Gardens of the Moon (Book 1 of The Malazan Book of the Fallen) by Steven Erikson

I can’t quite believe its been two and a half months since I started reading Gardens of the Moon. Admittedly I have read other books in between but the length of time I spent reading this might give the wrong impression. This is a fantastic book. It’s sprawling and messy and annoying in places but the world and most of the characters more than make up for that.

There is a review on Keeping The Door that is a lot better than anything I could write- it deals with the complex structure, McGuffins and fantasy tropes really well and is worth a read.

So instead of regurgitating much of what Renai Lemay has said, I’d like to focus on a few of the things Erickson does well that make this stand apart from a lot of the other fantasy that’s about.
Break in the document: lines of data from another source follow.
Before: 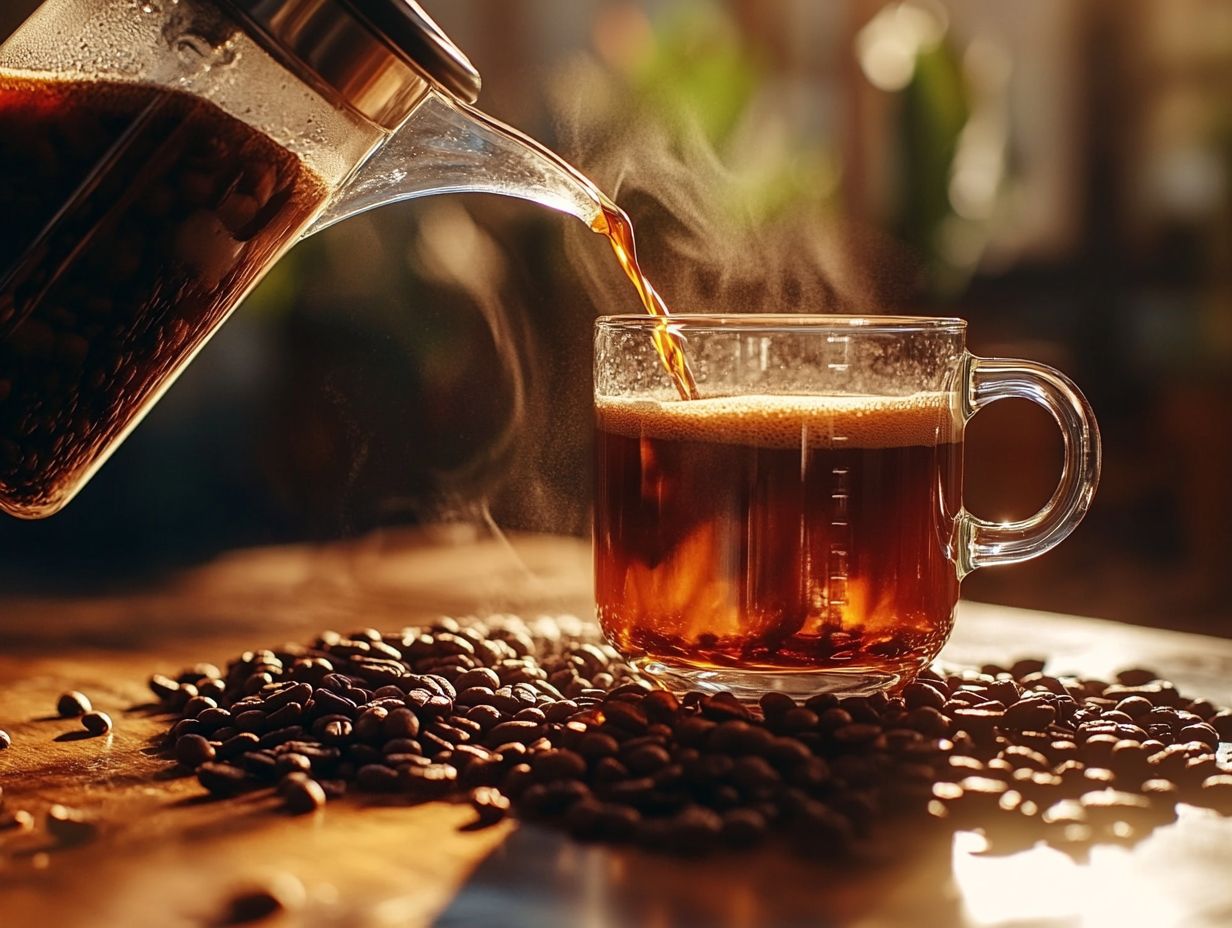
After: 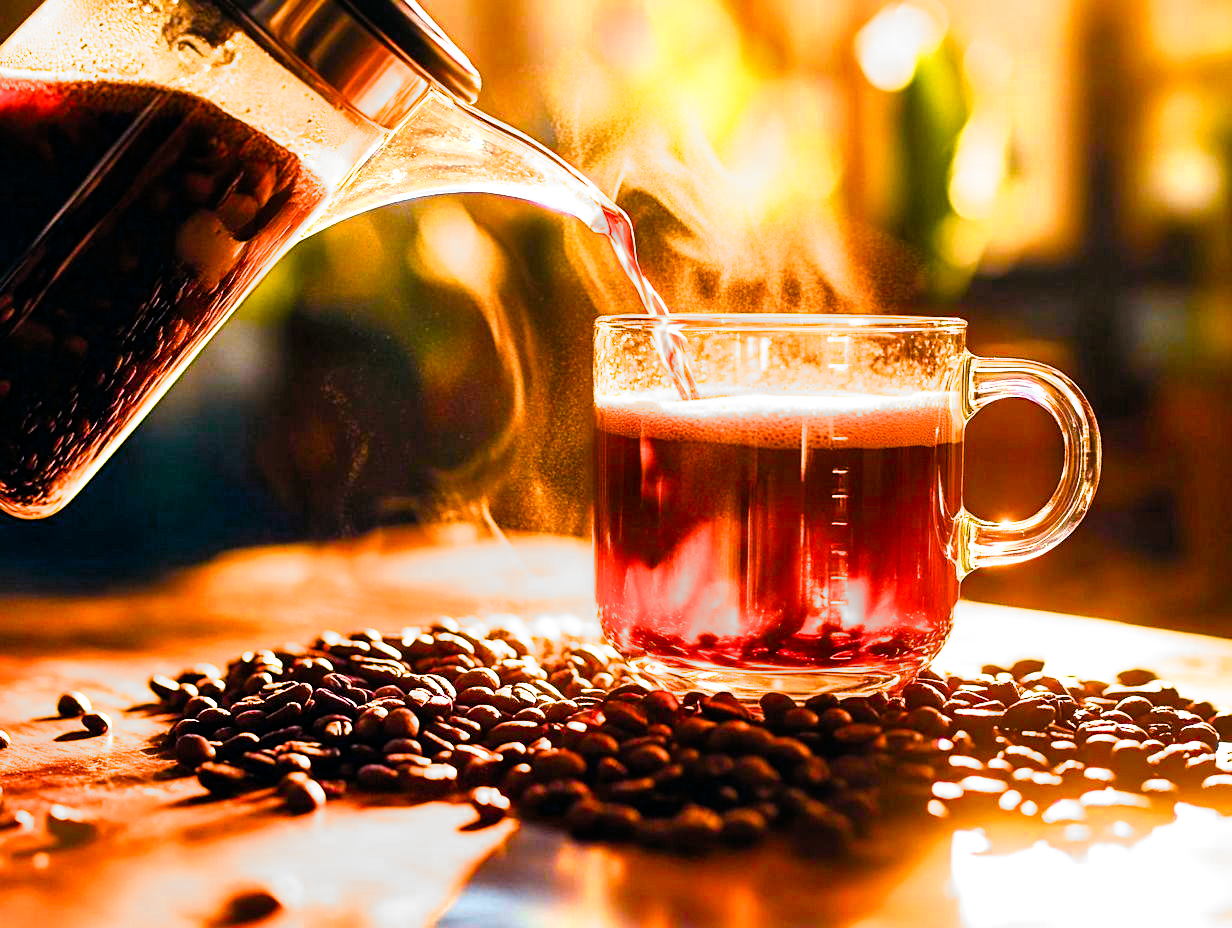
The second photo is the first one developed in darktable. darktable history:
exposure: black level correction 0.001, exposure 1.399 EV, compensate exposure bias true, compensate highlight preservation false
color balance rgb: global offset › hue 172.43°, linear chroma grading › global chroma 15.566%, perceptual saturation grading › global saturation 37.227%, perceptual saturation grading › shadows 35.399%, perceptual brilliance grading › global brilliance 30.009%, global vibrance 20%
filmic rgb: black relative exposure -11.78 EV, white relative exposure 5.4 EV, hardness 4.49, latitude 50.06%, contrast 1.143, add noise in highlights 0.001, color science v3 (2019), use custom middle-gray values true, iterations of high-quality reconstruction 0, contrast in highlights soft
tone equalizer: -8 EV -0.405 EV, -7 EV -0.416 EV, -6 EV -0.349 EV, -5 EV -0.238 EV, -3 EV 0.255 EV, -2 EV 0.318 EV, -1 EV 0.396 EV, +0 EV 0.415 EV, edges refinement/feathering 500, mask exposure compensation -1.57 EV, preserve details no
shadows and highlights: shadows 36.9, highlights -27.2, soften with gaussian
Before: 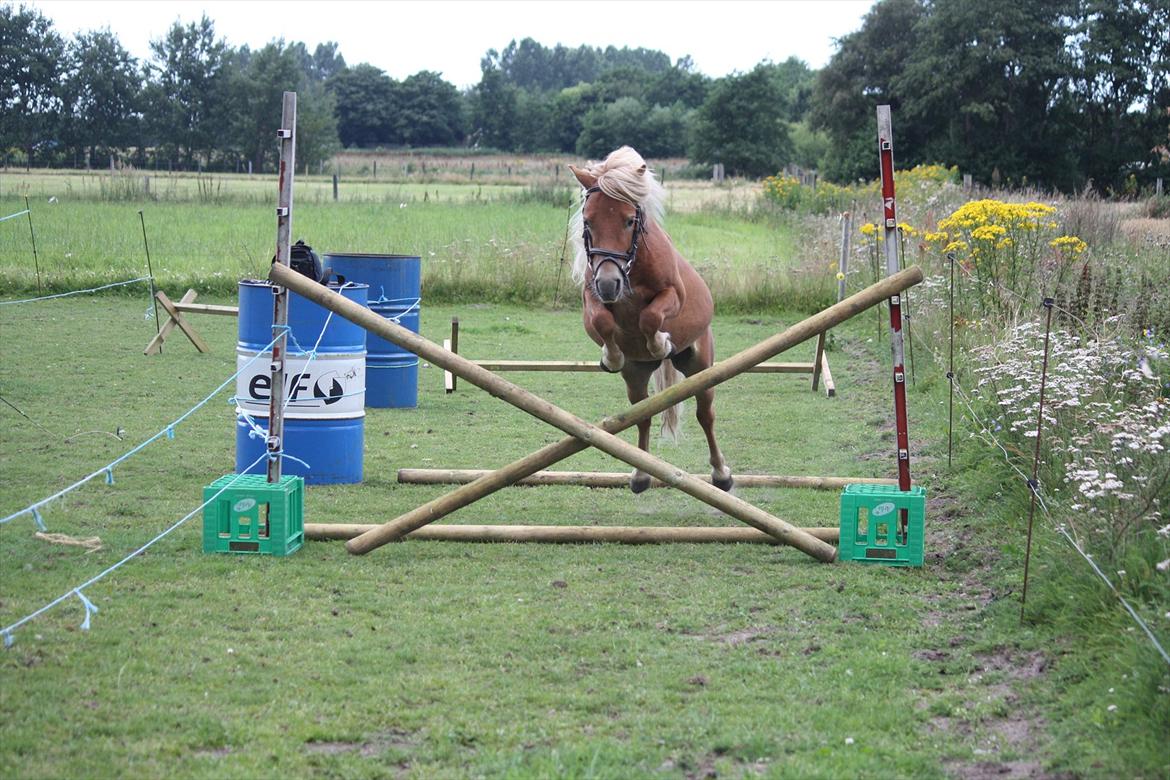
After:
The system of magic that is used is complex, bewildering and initially almost completely unintelligible. This is great. Part of the thing about magic is that its supposed to be magic. If I’ve been told by the end of the first few chapters how the system of magic works, I’m either reading David Eddings Pawn of Prophecy or I’m reading an author who lacks the skill to deal with exposition without a dreary monologue from one of the characters (hey, perhaps its both). By the end of the book the system of magic based around warrens makes a lot of sense. That’s not to say it’s perfect; there are a few occasions where it seems Erickson drops a new warren or quirky rule in just to further the plot but this isn’t too instrusive. Unlike the demons in vials, which are more irritating.

The system of Gods is also worthy of mention. It’s divided into the Elder Gods, who nobody seems to pay much attention to any more, and the younger upstarts referred to as the Ascendants, who seem to take great pleasure in interfering in a way more akin to the Greek pantheon than via prophets or whatever. Logically the name Ascendant assumes that they have ascended, suggesting they were mortal at some point. There are several clues in the text that make veiled reference to this. Hopefully the next volume or two will make it clearer.

The whole concept of Moons Spawn is really rather interesting too. A city sized chunk of rock with a city on it flying around with a bunch of alien warriors and wizards on it should frankly be crap- it’s straight out of some multi author series but again it is handled very well. Amomanda Rake is an interesting character, as the Ascendant Lord of Moons Spawn he remains somewhat enigmatic throughout and as the individually most powerful wizard its interesting to see the other wizards reactions to what he can do.

Some of the characters such as Whiskeyjack, Tattersail and Crokus are pretty likeable but a lot of them aren’t. Much like a lot of the gritty fantasy that followed in its wake (this book is over ten years old now), Erickson isn’t afraid of writing an unlikeable character and he does it well enough that it isn’t a turn off to any one reading the book.

Gardens of the Moon isn’t an easy read by any stretch of the imagination but it is rewarding. A modern classic in my humble opinion.